Zellengefängnis Nürnberg
Das Nürnberger Zellengefängnis ist ein 1868 zur Zeit des Königreichs Bayern erbautes Gefängnisgebäude, von dem sich heute noch Teile auf dem Gelände der Justizvollzugsanstalt Nürnberg des Freistaats Bayern befinden. Es erlangte weltweite Bekanntheit, als dort zwischen 1945 und 1949 die Angeklagten und Zeugen der Nürnberger Prozesse inhaftiert waren.
Das Gebäude
Das Zellengefängnis befindet sich unmittelbar hinter dem Justizpalast Nürnberg.
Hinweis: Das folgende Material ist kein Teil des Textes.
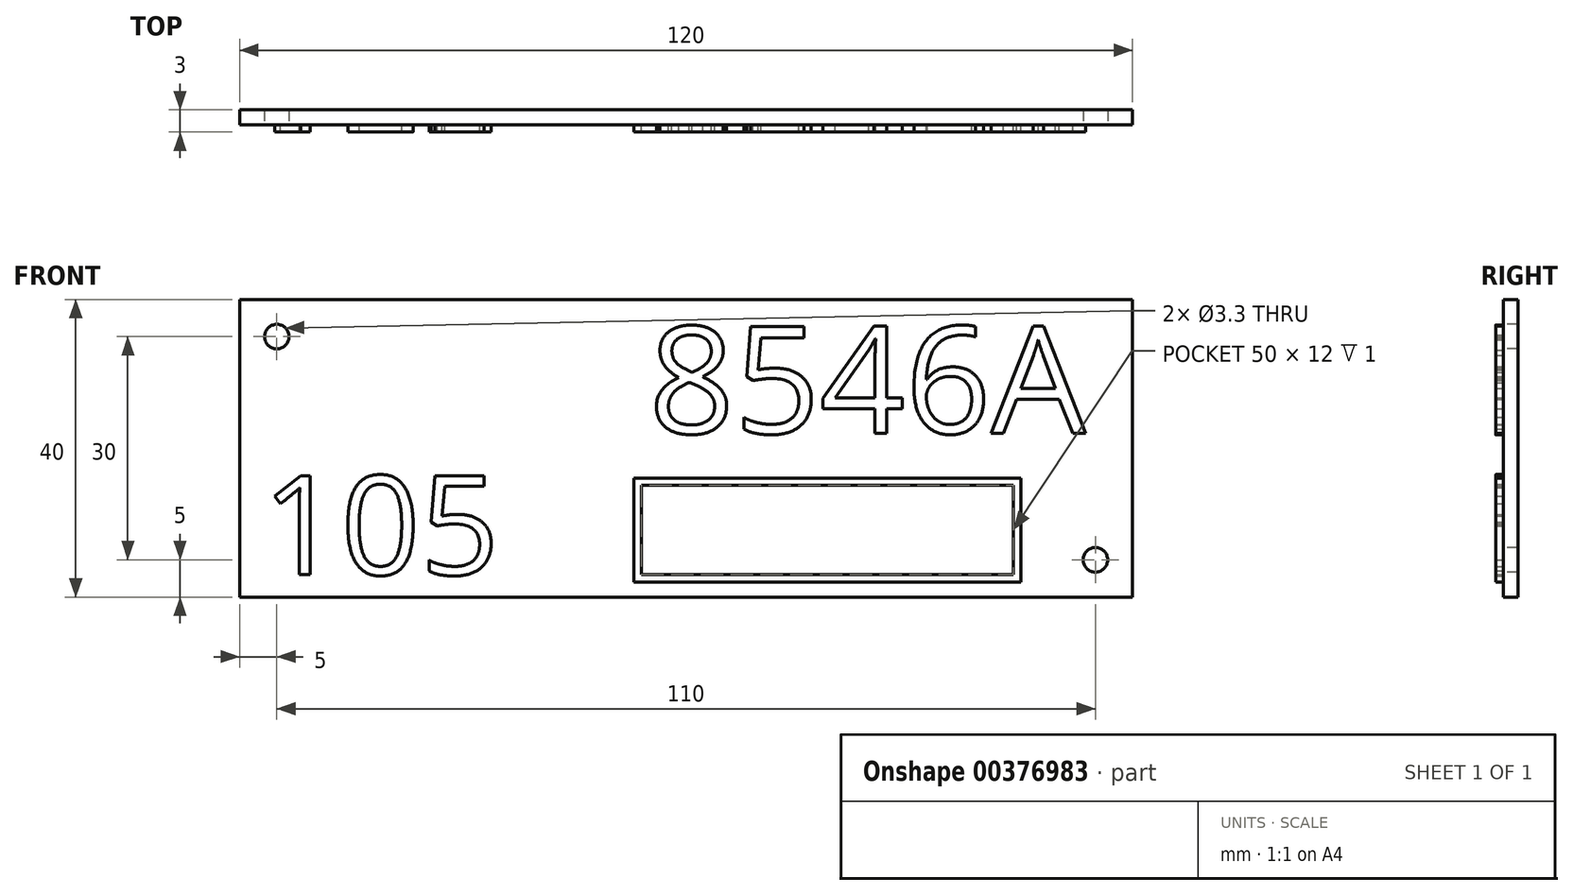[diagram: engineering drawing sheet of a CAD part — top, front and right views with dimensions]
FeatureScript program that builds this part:
annotation { "Feature Type Name" : "Feature", "Feature Type Description" : "" }
export const myFeature = defineFeature(function(context is Context, id is Id, definition is map)
    precondition{}
    {
        {
            var Q0;
            Q0=qCreatedBy(makeId("Front.planeOp"),FACE);
            var sketch = newSketch(context, id + "F0", { "sketchPlane" : qUnion([Q0])});
            skLineSegment(sketch, "E0.bottom", {"start": v(60, -20) * mm, "end": v(-60, -20) * mm});
            skLineSegment(sketch, "E0.top", {"start": v(60, 20) * mm, "end": v(-60, 20) * mm});
            skLineSegment(sketch, "E0.left", {"start": v(60, -20) * mm, "end": v(60, 20) * mm});
            skLineSegment(sketch, "E0.right", {"start": v(-60, -20) * mm, "end": v(-60, 20) * mm});
            skPoint(sketch, "E0.middle", {"position": v(0, 0) * mm});
            skSolve(sketch);
        }
        {
            var Q0;
            Q0=makeQuery(id+"F0.imprint","IMPRINT",FACE,{"disambiguationData":[TD([[makeQuery(id+"F0.imprint","IMPRINT",EDGE,{"derivedFrom":sQuery(id+"F0.wireOp",EDGE,"E0.bottom")}),-1.0]])]});
            extrude(context, id + "F1", {"entities" : qUnion([Q0]), "depth" : 2 * mm});
        }
        {
            var Q0;
            Q0=makeQuery(id+"F1.opExtrude","CAP_FACE",FACE,{"disambiguationData":[OSD([sQuery(id+"F0.wireOp",EDGE,"E0.bottom"),sQuery(id+"F0.wireOp",EDGE,"E0.top"),sQuery(id+"F0.wireOp",EDGE,"E0.left"),sQuery(id+"F0.wireOp",EDGE,"E0.right")])],"isStart":false});
            var sketch = newSketch(context, id + "F2", { "sketchPlane" : qUnion([Q0])});
            skPoint(sketch, "E1", {"position": v(-55, 15) * mm});
            skPoint(sketch, "E2", {"position": v(55, -15) * mm});
            skSolve(sketch);
        }
        {
            var Q0;
            Q0=sQuery(id+"F2.wireOp",VERTEX,"E1");
            var Q1;
            Q1=sQuery(id+"F2.wireOp",VERTEX,"E2");
            var Q2;
            Q2=makeQuery(id+"F1.opExtrude","SWEPT_BODY",BODY,{"disambiguationData":[OSD([sQuery(id+"F0.wireOp",EDGE,"E0.bottom"),sQuery(id+"F0.wireOp",EDGE,"E0.top"),sQuery(id+"F0.wireOp",EDGE,"E0.left"),sQuery(id+"F0.wireOp",EDGE,"E0.right")])]});
            hole(context, id + "F3", {"style" : HoleStyle.SIMPLE, "endStyle" : HoleEndStyle.THROUGH, "holeDiameter" : 3.3 * mm, "locations" : qUnion([Q0, Q1]), "scope" : qUnion([Q2]), "isTappedThrough" : true});
        }
        {
            var Q0;
            Q0=makeQuery(id+"F1.opExtrude","CAP_FACE",FACE,{"disambiguationData":[OSD([sQuery(id+"F0.wireOp",EDGE,"E0.bottom"),sQuery(id+"F0.wireOp",EDGE,"E0.top"),sQuery(id+"F0.wireOp",EDGE,"E0.left"),sQuery(id+"F0.wireOp",EDGE,"E0.right")])],"isStart":false});
            var sketch = newSketch(context, id + "F4", { "sketchPlane" : qUnion([Q0])});
            skText(sketch, "E3", { "text": "8546A", "fontName": "OpenSans-Regular.ttf"});
            const initialGuessF4  = {"E3": [-0.005, 0.002, 1, 0, 0.01447]};
            skSetInitialGuess(sketch, initialGuessF4);
            skSolve(sketch);
        }
        {
            var Q0;
            Q0=qSketchRegion(id+"F4",true);
            extrude(context, id + "F5", {"entities" : qUnion([Q0]), "operationType" : NewBodyOperationType.ADD, "depth" : 1 * mm});
        }
        {
            var Q0;
            {var subQ0=sQuery(id+"F0.wireOp",EDGE,"E0.top");var subQ1=sQuery(id+"F0.wireOp",EDGE,"E0.left");var subQ2=sQuery(id+"F0.wireOp",EDGE,"E0.right");var subQ3=sQuery(id+"F0.wireOp",EDGE,"E0.bottom");Q0=makeQuery(id+"F5.boolean.opBoolean","SPLIT",FACE,{"disambiguationData":[TD([makeQuery(id+"F1.opExtrude","SWEPT_FACE",FACE,{"disambiguationData":[OSD([subQ3])]})])],"derivedFrom":makeQuery(id+"F1.opExtrude","CAP_FACE",FACE,{"disambiguationData":[OSD([subQ3,subQ0,subQ1,subQ2])],"isStart":false})});}
            var sketch = newSketch(context, id + "F6", { "sketchPlane" : qUnion([Q0])});
            skText(sketch, "E4", { "text": "105", "fontName": "OpenSans-Regular.ttf"});
            const initialGuessF6  = {"E4": [-0.057, -0.017, 1, 0, 0.01338]};
            skSetInitialGuess(sketch, initialGuessF6);
            skSolve(sketch);
        }
        {
            var Q0;
            Q0=qSketchRegion(id+"F6",true);
            extrude(context, id + "F7", {"entities" : qUnion([Q0]), "operationType" : NewBodyOperationType.ADD, "depth" : 1 * mm});
        }
        {
            var Q0;
            {var subQ46=sQuery(id+"F0.wireOp",EDGE,"E0.top");var subQ48=sQuery(id+"F0.wireOp",EDGE,"E0.left");var subQ66=sQuery(id+"F0.wireOp",EDGE,"E0.right");var subQ76=sQuery(id+"F0.wireOp",EDGE,"E0.bottom");var subQ77=makeQuery(id+"F1.opExtrude","SWEPT_FACE",FACE,{"disambiguationData":[OSD([subQ76])]});Q0=makeQuery(id+"F7.boolean.opBoolean","SPLIT",FACE,{"disambiguationData":[TD([subQ77])],"derivedFrom":makeQuery(id+"F5.boolean.opBoolean","SPLIT",FACE,{"disambiguationData":[TD([subQ77])],"derivedFrom":makeQuery(id+"F1.opExtrude","CAP_FACE",FACE,{"disambiguationData":[OSD([subQ76,subQ46,subQ48,subQ66])],"isStart":false})})});}
            var sketch = newSketch(context, id + "F8", { "sketchPlane" : qUnion([Q0])});
            skLineSegment(sketch, "E5.bottom", {"start": v(45, -18) * mm, "end": v(-7, -18) * mm});
            skLineSegment(sketch, "E5.top", {"start": v(45, -4) * mm, "end": v(-7, -4) * mm});
            skLineSegment(sketch, "E5.left", {"start": v(45, -18) * mm, "end": v(45, -4) * mm});
            skLineSegment(sketch, "E5.right", {"start": v(-7, -18) * mm, "end": v(-7, -4) * mm});
            skPoint(sketch, "E5.middle", {"position": v(19, -11) * mm});
            skLineSegment(sketch, "E6.0", {"start": v(44, -5) * mm, "end": v(-6, -5) * mm});
            skLineSegment(sketch, "E6.1", {"start": v(44, -17) * mm, "end": v(44, -5) * mm});
            skLineSegment(sketch, "E6.2", {"start": v(44, -17) * mm, "end": v(-6, -17) * mm});
            skLineSegment(sketch, "E6.3", {"start": v(-6, -17) * mm, "end": v(-6, -5) * mm});
            skSolve(sketch);
        }
        {
            var Q0;
            Q0=makeQuery(id+"F8.imprint","IMPRINT",FACE,{"disambiguationData":[TD([[makeQuery(id+"F8.imprint","IMPRINT",EDGE,{"derivedFrom":sQuery(id+"F8.wireOp",EDGE,"E5.bottom")}),-1.0]])]});
            extrude(context, id + "F9", {"entities" : qUnion([Q0]), "operationType" : NewBodyOperationType.ADD, "depth" : 1 * mm});
        }
    });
Es bestand ursprünglich aus vier Zellenflügeln mit je drei Ebenen, die von einer Zentralhalle aus sternförmig nach Osten, Nordosten, Nordwesten und Westen ausgerichtet waren.[1] In einem fünften, nach Süden ausgerichteten Flügel befanden sich Schul- und Verwaltungsräume sowie die Gefängniskirche. Das Zellengefängnis ist nicht zu verwechseln mit der heutigen Frauenhaftanstalt im Nordwesten und der Untersuchungshaftanstalt im Osten des Geländes.
Geschichte vor 1945
Das Zellengefängnis wurde 1865 bis 1868 nach Plänen von Alberth von Voit errichtet. Es folgte dem seit den 1840er Jahren als modern, heute aber als überholt geltenden Prinzip eines Isoliergefängnisses, in dem die Gefangenen nicht mehr in Gemeinschaftsunterkünften, sondern in Einzelzellen untergebracht wurden (daher der Name Zellengefängnis), um sie von dem negativen Einfluss anderer Gefangener abzuschirmen. Später erst wurde der Justizpalast vor das Gefängnis gebaut und 1916 eingeweiht. Das Zellengefängnis ist somit die Keimzelle des Nürnberger Justizareals an der Fürther Straße.[2] Bis 1933 diente das Zellengefängnis der Inhaftierung gewöhnlicher Gefangener. Zwischen 1933 und 1945 wurden hier neben Kriminellen wohl auch Verfolgte des Naziregimes inhaftiert. Jedenfalls wurden nach der Reichspogromnacht jüdische Bürger aus der Region im Zellengefängnis festgehalten.[3]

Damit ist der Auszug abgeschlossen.